👋 Introduction

Introduction #

Traditional databases are fantastic tools for storing and retrieving structured data, the kind neatly organized into rows and columns. But what happens when your data isn’t so easily defined? Think of images, audio clips, or complex text descriptions—this type of unstructured data requires a different approach. That’s where vector databases and vector search engines come into play.

SemaDB fills this gap by providing a powerful, open-source vector database that can handle complex data types and perform similarity searches. This guide will help you understand the core concepts behind vector databases, how they differ from traditional relational databases, and the exciting use cases they enable.

Understanding Vectors and Embeddings #

At the heart of a vector database lies the concept of “embeddings.” Embeddings are numerical representations of data. Advanced machine learning algorithms can transform text, images, and other complex data types into these numerical vectors. These vectors live in a multi-dimensional space, where similar items tend to cluster together.

---
title: Vector search pipeline
---
graph LR
    Query["Query (e.g. another image)"] -- embed --> NeuralNet["NeuralNet"]
    Data["Data (e.g., Text, Image)"] -- embed --> NeuralNet
    NeuralNet --> Embedding["Numerical Vectors"]
    Embedding --> SemaDB[(SemaDB)]
    SemaDB --> Results[Most Similar Items]

SemaDB allows you to add structured metadata such as tags, categories, or timestamps to these vectors. This metadata can help you filter and organize your data, making it easier to search and retrieve. It also allows you to perform different types of searches:

  • Vector Search: Find items similar to a given query, such as finding images similar to a reference image.
  • Structured Search: Search based on metadata, such as finding all images with a specific tag.
  • Filtered Search: Combine vector and structured search to find items that are both similar and meet specific criteria.
  • Hybrid Search: Combine vector and text search to find items that are both similar and contain specific keywords.

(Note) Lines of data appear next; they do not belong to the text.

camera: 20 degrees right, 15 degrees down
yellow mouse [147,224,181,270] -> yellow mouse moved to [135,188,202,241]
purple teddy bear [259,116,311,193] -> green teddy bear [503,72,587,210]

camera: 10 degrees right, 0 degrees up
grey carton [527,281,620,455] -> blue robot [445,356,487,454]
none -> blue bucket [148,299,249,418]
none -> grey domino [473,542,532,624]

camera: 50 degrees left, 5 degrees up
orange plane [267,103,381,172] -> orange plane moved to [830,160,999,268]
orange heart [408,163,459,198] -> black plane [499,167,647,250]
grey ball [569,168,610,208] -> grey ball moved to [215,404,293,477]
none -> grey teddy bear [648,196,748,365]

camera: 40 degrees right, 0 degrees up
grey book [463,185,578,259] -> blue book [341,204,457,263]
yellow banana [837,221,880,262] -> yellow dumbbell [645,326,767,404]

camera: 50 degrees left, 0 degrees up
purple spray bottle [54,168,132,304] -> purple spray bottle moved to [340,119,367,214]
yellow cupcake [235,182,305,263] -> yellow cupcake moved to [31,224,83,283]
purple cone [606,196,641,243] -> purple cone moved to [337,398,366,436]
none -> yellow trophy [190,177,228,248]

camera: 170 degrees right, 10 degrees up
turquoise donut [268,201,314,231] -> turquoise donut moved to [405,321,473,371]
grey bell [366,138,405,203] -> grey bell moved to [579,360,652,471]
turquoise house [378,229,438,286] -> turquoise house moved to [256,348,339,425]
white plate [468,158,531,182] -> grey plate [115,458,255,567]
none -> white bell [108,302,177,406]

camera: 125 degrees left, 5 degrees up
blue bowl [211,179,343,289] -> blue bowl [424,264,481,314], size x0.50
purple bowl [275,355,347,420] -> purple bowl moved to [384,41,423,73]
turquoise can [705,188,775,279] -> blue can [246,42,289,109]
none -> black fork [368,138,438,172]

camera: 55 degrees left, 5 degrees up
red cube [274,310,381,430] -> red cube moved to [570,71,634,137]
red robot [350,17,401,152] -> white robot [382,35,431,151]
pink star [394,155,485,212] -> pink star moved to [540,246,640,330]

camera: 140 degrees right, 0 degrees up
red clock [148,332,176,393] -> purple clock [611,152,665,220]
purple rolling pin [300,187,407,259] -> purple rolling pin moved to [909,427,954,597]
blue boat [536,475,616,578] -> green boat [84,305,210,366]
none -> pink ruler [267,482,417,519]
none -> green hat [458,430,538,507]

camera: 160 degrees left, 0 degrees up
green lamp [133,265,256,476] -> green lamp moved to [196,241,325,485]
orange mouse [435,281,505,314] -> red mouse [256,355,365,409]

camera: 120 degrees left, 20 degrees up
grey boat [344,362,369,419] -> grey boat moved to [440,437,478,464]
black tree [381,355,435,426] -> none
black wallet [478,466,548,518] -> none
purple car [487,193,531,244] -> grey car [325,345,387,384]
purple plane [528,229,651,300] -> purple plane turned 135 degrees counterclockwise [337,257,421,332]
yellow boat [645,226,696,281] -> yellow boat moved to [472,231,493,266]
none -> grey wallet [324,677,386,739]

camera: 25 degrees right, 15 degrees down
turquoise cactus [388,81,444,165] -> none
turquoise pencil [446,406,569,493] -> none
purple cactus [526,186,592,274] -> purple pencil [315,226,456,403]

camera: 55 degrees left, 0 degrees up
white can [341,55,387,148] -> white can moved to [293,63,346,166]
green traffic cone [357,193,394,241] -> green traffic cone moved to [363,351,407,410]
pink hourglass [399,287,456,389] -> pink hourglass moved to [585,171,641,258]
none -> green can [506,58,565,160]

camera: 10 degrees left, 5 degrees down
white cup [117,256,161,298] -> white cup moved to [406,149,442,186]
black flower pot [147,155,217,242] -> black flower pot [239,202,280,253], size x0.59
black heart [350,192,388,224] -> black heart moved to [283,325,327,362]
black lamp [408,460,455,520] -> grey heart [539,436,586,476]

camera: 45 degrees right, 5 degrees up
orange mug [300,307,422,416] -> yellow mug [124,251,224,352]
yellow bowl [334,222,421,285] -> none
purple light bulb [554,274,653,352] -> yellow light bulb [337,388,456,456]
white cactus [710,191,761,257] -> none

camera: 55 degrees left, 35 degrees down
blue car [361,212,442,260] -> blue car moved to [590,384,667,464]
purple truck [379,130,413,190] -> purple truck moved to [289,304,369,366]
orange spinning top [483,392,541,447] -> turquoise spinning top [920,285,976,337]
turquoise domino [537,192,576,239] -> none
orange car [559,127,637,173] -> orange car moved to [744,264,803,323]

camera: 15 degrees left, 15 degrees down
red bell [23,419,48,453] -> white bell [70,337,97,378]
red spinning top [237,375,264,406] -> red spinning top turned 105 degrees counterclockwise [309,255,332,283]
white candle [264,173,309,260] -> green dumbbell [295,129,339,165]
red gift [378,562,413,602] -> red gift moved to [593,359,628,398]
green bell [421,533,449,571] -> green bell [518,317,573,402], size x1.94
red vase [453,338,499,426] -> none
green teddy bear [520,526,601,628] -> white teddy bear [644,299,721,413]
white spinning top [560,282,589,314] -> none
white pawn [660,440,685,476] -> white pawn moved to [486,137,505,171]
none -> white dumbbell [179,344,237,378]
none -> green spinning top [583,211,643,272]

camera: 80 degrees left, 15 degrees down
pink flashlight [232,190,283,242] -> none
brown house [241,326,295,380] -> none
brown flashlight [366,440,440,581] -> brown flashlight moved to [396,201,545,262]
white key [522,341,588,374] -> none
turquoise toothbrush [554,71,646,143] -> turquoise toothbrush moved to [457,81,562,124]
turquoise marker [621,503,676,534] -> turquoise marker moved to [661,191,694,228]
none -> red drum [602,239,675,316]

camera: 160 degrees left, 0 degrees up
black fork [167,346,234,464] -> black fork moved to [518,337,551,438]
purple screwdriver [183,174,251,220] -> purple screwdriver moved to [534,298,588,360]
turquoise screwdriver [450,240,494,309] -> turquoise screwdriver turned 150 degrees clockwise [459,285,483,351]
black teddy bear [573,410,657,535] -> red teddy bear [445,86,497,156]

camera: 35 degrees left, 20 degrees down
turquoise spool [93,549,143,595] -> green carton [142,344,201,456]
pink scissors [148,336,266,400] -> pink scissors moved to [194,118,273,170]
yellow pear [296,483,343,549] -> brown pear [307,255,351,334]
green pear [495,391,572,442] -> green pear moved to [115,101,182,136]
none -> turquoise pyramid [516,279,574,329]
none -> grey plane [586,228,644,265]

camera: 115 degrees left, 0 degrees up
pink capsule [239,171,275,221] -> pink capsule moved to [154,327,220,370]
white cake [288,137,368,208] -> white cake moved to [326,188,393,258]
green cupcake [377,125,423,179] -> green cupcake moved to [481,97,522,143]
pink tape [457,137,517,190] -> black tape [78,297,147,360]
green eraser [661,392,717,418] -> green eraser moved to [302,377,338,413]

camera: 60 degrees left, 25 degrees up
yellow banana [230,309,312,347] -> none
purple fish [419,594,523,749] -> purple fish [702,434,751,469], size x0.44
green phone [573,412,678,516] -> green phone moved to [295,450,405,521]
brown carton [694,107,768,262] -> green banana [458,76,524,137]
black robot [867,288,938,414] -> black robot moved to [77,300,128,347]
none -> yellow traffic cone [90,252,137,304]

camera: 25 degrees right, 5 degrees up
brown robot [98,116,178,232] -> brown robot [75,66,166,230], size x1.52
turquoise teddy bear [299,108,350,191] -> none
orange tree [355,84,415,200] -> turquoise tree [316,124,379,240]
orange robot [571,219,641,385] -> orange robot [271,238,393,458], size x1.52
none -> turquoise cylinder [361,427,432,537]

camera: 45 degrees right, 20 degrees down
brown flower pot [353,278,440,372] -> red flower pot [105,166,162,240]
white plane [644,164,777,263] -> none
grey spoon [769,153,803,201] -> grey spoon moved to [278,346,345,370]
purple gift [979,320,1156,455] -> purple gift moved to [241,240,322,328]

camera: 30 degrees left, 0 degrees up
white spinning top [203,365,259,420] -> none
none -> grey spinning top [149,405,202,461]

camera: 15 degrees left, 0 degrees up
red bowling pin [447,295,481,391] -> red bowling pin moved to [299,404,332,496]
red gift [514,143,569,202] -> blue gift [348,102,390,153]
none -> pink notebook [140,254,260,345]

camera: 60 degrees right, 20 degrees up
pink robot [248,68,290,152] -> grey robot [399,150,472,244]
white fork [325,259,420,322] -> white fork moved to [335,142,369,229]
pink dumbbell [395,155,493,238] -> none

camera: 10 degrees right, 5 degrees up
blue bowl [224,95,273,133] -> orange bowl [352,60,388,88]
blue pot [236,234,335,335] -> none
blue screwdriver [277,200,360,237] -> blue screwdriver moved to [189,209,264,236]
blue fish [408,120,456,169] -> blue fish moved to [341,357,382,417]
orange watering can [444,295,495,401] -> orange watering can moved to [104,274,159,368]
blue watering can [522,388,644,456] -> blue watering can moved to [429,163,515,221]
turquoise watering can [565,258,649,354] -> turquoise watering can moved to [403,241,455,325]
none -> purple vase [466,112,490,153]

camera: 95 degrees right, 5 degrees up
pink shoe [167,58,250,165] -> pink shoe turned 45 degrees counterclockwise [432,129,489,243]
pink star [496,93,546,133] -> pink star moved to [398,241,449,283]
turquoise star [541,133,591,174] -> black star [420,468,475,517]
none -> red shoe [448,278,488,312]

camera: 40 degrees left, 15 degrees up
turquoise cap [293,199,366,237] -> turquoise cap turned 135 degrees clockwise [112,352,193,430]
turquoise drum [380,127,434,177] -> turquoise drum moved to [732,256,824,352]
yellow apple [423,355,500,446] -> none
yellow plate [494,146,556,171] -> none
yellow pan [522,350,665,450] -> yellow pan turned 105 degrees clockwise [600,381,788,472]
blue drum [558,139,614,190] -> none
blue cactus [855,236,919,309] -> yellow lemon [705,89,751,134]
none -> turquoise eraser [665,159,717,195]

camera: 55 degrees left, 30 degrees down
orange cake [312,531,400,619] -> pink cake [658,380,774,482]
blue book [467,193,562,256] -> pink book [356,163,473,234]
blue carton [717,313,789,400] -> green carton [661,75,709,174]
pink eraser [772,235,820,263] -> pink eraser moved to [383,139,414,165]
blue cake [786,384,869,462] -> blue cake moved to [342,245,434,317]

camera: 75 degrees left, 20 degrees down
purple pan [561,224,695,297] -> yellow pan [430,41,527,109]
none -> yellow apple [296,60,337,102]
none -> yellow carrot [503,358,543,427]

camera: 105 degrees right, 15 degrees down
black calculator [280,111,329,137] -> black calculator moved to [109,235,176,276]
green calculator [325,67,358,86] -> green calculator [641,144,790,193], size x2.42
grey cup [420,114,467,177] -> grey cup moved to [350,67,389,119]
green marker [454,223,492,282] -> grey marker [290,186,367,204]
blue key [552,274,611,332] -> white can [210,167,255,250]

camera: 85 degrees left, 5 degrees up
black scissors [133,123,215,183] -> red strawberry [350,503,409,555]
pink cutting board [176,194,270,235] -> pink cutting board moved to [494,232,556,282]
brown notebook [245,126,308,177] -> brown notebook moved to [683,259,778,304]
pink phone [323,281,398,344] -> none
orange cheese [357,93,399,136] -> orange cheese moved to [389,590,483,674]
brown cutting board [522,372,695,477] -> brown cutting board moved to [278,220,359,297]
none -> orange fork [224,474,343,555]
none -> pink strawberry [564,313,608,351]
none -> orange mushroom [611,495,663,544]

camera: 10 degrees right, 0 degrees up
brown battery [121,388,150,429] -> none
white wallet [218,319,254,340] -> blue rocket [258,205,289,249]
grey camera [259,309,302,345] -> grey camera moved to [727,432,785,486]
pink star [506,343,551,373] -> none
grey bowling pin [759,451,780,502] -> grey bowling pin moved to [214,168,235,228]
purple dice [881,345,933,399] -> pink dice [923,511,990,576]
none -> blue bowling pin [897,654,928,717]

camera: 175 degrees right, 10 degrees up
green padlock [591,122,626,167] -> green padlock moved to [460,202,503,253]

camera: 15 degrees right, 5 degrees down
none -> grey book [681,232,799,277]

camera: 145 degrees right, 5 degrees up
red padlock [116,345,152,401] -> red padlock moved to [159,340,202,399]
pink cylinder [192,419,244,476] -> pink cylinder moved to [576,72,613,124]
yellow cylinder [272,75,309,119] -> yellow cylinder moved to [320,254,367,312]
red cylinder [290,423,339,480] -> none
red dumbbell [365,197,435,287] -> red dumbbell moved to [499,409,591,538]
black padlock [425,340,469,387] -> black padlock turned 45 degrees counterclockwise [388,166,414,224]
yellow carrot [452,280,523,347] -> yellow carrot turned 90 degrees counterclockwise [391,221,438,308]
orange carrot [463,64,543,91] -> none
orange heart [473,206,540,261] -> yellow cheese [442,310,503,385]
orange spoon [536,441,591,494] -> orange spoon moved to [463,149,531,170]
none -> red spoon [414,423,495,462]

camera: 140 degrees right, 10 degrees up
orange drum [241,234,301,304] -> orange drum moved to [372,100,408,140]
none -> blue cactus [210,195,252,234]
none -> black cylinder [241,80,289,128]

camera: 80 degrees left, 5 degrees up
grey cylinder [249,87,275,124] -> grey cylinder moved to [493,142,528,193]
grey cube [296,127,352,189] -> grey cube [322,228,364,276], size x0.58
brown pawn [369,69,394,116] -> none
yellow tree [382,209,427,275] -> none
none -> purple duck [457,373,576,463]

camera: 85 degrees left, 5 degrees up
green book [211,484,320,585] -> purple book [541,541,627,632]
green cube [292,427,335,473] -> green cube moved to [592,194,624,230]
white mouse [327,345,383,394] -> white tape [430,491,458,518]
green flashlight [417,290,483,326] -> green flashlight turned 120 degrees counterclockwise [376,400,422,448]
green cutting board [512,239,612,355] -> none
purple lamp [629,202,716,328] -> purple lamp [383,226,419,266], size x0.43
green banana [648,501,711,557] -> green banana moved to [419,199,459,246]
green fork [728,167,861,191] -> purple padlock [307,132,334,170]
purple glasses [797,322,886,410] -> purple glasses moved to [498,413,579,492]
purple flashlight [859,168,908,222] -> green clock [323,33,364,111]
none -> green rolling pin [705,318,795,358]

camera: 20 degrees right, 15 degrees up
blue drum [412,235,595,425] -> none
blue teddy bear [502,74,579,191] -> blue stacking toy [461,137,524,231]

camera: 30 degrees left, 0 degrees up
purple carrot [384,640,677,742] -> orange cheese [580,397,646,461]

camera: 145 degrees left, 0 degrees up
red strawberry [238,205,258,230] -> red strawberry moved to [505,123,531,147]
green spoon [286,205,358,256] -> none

You can also completely ignore vectors and use SemaDB as a regular search engine over structured data. For example, ask SemaDB to find all images with a specific tag or all text documents created after a certain date.

Vector Search: Similarity as the Measure #

Unlike relational databases that rely on exact keyword matches or rigid criteria, vector search engines are all about finding similarity. A vector search engine analyses your query (say, a text description or an image), converts it into a vector, and then scans the database to find the vectors that are closest in the embedding space. Essentially, it tells you, “Here are the items most similar to what you’re looking for.”

Use Cases: Where Vector Databases Shine #

The potential applications of vector databases are vast and exciting. Some of common use cases at the moment are:

  • Semantic Search: Search engines that understand the meaning and nuances of your query, not just keywords.
  • Image Similarity Search: Find visually similar images, revolutionizing how we organize photo collections or detect duplicate content.
  • Recommendation Engines: Suggest products, content, or even people based on complex patterns and relationships, not just simple “likes”.
  • Fraud Detection: Identify unusual patterns in data that might be indicative of fraudulent activity.

SemaDB vs. Relational Databases #

SemaDB doesn’t replace traditional relational databases. Rather, it complements them to provide extra search functionality for unstructured data. Here’s how vector databases compare to relational databases and why you might want to potentially use both:

  • Relational Databases: Excel at handling highly structured data with clear relationships (think customer records, financial transactions).
  • Vector Databases: Shine in managing unstructured data with complex patterns where similarity and context are crucial.